O advogado Arnaldo Versiani, que já foi ministro classista
no TSE, promoveu de forma clara e metódica, em pouco mais de dez minutos, a
sustentação oral. Apontou erros, inclusive de soma, cometidos pela assessoria
do tribunal, nas planilhas e pareceres, tais como: (1) contar valores em dobro;
(2) exigir nota fiscal em demonstrativo de certo mês quando o efetivo pagamento
só ocorreu no mês seguinte; (3) qualificar de irregularidade o que era simples
impropriedade. O advogado pleiteou a aprovação das contas. O representante do
MP, procurador da república, em pouco mais de cinco minutos, reportou-se ao
parecer escrito da procuradoria, ressaltou alguns erros no trabalho da
assessoria do tribunal e opinou pela aprovação das contas. O procurador
encerrou a sua fala reafirmando a sua independência funcional, o seu
posicionamento como custos legis e repudiando as ofensas dirigidas contra a
sua corporação. Ao votarem, os ministros foram sucintos, salvo o relator. Todos
votaram pela aprovação das contas; alguns não aderiram às proposições do
relator.
Do que se viu e ouviu na sessão, conclui-se que faltou
isenção aos assessores do tribunal. O incenso que sobre eles fumigou o
presidente não afasta esta realidade: é possível trabalhar intensamente e varar
madrugadas com bons e maus propósitos. Prolixidade e substancialidade não se
confundem. Assim, também, não se há de confundir o trabalho do perito (investigar,
espiolhar, reunir dados e emitir parecer ou laudo) com o trabalho do juiz (fixar
os limites da lide, examinar a prova e julgar). O relator gastou mais de duas
horas para expor o seu voto quando menos de meia hora bastava para solucionar
um caso em que prevaleciam números e não idéias. Abusou da paciência do
público. Dicção ruim. Repetições enjoativas. Modulação na voz, do pico à
planura, em prejuízo da nitidez. Ocupou grande parte do tempo espiolhando peças
da assessoria do tribunal e da comissão composta de funcionários do Banco Central,
do Tribunal de Contas da União e da Receita Federal, o que revela deficiência
técnica na arte de julgar. O relator quis passar ao público a imagem de juiz meticuloso,
imparcial, a fim de camuflar argumentação capciosa. Aparentava o aborrecimento
de quem está sendo contrariado, como se os demais ministros houvessem dado sinal
antecipado de que não apoiariam manobras. Para compensar a frustração, o
relator usou circunlóquios. Nesse mecanismo compensatório, ele propôs a remessa
das contas da presidente reeleita aos órgãos fiscalizadores visando a um exame
mais demorado e votou pela aprovação com ressalvas, contentando parcialmente a assessoria
do tribunal, cujo parecer era pela rejeição das contas.
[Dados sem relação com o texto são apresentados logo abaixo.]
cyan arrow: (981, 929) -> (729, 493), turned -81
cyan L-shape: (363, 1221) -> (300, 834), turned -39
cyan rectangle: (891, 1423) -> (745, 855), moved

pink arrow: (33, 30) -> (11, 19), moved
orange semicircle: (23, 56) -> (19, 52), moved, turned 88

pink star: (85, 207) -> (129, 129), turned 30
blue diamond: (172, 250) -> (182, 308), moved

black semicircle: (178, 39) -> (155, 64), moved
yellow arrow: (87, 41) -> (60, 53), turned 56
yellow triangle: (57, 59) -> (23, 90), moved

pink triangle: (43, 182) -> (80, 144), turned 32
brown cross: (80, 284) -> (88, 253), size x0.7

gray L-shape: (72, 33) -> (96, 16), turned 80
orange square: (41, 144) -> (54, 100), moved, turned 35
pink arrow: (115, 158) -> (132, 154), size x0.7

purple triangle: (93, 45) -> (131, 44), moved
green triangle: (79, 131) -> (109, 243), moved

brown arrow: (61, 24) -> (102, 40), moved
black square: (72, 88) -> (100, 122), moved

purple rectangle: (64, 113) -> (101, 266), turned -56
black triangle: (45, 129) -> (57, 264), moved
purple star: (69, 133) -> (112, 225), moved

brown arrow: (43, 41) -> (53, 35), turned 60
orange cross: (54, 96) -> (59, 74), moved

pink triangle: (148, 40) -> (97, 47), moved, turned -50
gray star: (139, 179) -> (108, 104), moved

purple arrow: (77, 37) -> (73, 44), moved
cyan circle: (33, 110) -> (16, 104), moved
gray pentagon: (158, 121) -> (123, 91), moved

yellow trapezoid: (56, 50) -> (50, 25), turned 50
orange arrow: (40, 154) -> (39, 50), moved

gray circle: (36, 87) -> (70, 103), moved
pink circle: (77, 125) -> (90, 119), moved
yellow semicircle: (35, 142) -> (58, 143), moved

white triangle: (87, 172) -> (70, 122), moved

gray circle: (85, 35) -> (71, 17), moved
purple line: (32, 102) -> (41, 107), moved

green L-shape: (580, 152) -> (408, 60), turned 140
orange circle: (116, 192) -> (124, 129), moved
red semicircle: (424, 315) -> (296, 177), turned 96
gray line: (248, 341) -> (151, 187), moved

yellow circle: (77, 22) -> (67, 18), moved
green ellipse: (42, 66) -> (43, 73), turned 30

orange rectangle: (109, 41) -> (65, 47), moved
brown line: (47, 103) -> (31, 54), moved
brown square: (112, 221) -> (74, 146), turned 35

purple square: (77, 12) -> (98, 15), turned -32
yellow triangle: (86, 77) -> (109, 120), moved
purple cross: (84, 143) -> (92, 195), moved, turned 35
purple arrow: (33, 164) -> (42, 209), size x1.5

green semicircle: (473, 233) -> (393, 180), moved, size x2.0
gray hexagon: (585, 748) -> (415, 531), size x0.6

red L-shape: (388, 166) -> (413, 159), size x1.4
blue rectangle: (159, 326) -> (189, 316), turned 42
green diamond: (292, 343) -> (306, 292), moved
Antes de encerrar a sessão, o presidente: (1) prodigalizou
elogios a Gilmar Mendes, o que seria desnecessário se o elogiado tivesse as
virtudes que lhe foram atribuídas; (2) louvou o trabalho dos assessores, o que
seria compreensível se houvesse ausência de erros e se não houvesse suspeita de
parcialidade; (3) comentou o exagero dos gastos nas campanhas eleitorais e a
necessidade de estabelecer limites, sendo que na presidencial deste ano, a campanha
da candidata do PT atingiu a cifra de 350 milhões de reais e a do candidato do
PSDB, a cifra de 290 milhões de reais; (4) citou países em que os gastos são
menores.
O golpe de Estado pela via judiciária ficou no limbo.